Write tests without needing a real cluster
Installation
pip install kube
Usage
To use the API one has to authenticate to the Kubernetes apiserver. Currently only the recommended approach of using kubectl in proxy mode is supported. Simply run kubectl proxy on the localhost and the connection will work. When running in a cluster itself this can be easily achieved by running the kubectl proxy in an other container in the same pod.
The central object to work with the Kubernetes cluster is the Cluster object:
import kube cluster = kube.Cluster() rs = cluster.replicasets.fetch('proxy', namespace='default') pods = cluster.pods.filter(labels=rs.meta.labels, filter={'metadata.namespace': 'default'}) for pod in pods: assert pod.phase is pod.PodPhase.Running
For more details on the API and concepts used please refer to the documentation included.
Contributing
The project is still in it’s early stages, feel free to submit suggestions, issues or pull requests to the project. https://bitbucket.org/cobeio/kube All feedback is welcome.
Deveopment Dependencies
When developing kube you will need some extra dependencies:
pytest
pytest-cov
pylint
invoke
Testing Kube
The tests can both be run with a stubbed-out API server as against a real Kubernetes cluster.
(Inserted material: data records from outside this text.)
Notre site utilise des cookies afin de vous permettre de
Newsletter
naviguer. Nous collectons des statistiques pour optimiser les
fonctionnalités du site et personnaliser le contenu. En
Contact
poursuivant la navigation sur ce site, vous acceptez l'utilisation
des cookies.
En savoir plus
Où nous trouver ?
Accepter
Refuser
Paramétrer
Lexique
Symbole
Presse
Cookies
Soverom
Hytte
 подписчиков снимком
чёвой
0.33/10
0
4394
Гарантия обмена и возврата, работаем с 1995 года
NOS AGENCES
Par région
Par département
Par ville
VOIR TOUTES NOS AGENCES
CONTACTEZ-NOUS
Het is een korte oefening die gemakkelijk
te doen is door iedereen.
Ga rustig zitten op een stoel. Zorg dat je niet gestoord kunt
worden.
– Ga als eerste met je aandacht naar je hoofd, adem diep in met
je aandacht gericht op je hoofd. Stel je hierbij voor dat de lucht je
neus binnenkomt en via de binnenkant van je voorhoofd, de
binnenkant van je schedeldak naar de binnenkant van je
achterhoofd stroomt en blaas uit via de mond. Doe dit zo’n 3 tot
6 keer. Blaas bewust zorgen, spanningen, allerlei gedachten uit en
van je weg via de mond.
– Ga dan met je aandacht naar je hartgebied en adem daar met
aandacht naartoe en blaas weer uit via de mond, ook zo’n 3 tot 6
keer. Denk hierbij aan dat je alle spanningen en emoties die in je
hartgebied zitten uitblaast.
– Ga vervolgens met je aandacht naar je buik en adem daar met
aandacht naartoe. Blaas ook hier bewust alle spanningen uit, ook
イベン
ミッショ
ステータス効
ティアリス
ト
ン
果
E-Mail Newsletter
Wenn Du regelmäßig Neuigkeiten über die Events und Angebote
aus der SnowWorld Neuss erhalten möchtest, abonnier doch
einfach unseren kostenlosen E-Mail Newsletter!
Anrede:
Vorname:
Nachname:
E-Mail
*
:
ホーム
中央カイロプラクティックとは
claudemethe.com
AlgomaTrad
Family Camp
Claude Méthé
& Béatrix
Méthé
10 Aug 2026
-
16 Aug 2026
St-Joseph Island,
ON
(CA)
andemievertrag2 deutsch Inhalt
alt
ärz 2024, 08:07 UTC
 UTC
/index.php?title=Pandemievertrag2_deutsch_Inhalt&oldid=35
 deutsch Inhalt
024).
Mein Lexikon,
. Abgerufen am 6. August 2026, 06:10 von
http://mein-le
The former runs very fast and will not mess around with a real cluster. The later is a bit slower but can be used to verify that the code behaves correctly against a real Kubernetes cluster. By default the tests will use the stubbed-out apiserver, to run the tests against a real cluster ensure you have kubectl proxy running and invoke the tests with py.test --verify. The tests will try to not break your cluster or leave any artefacts around after the test run, but use at your own risk obviously.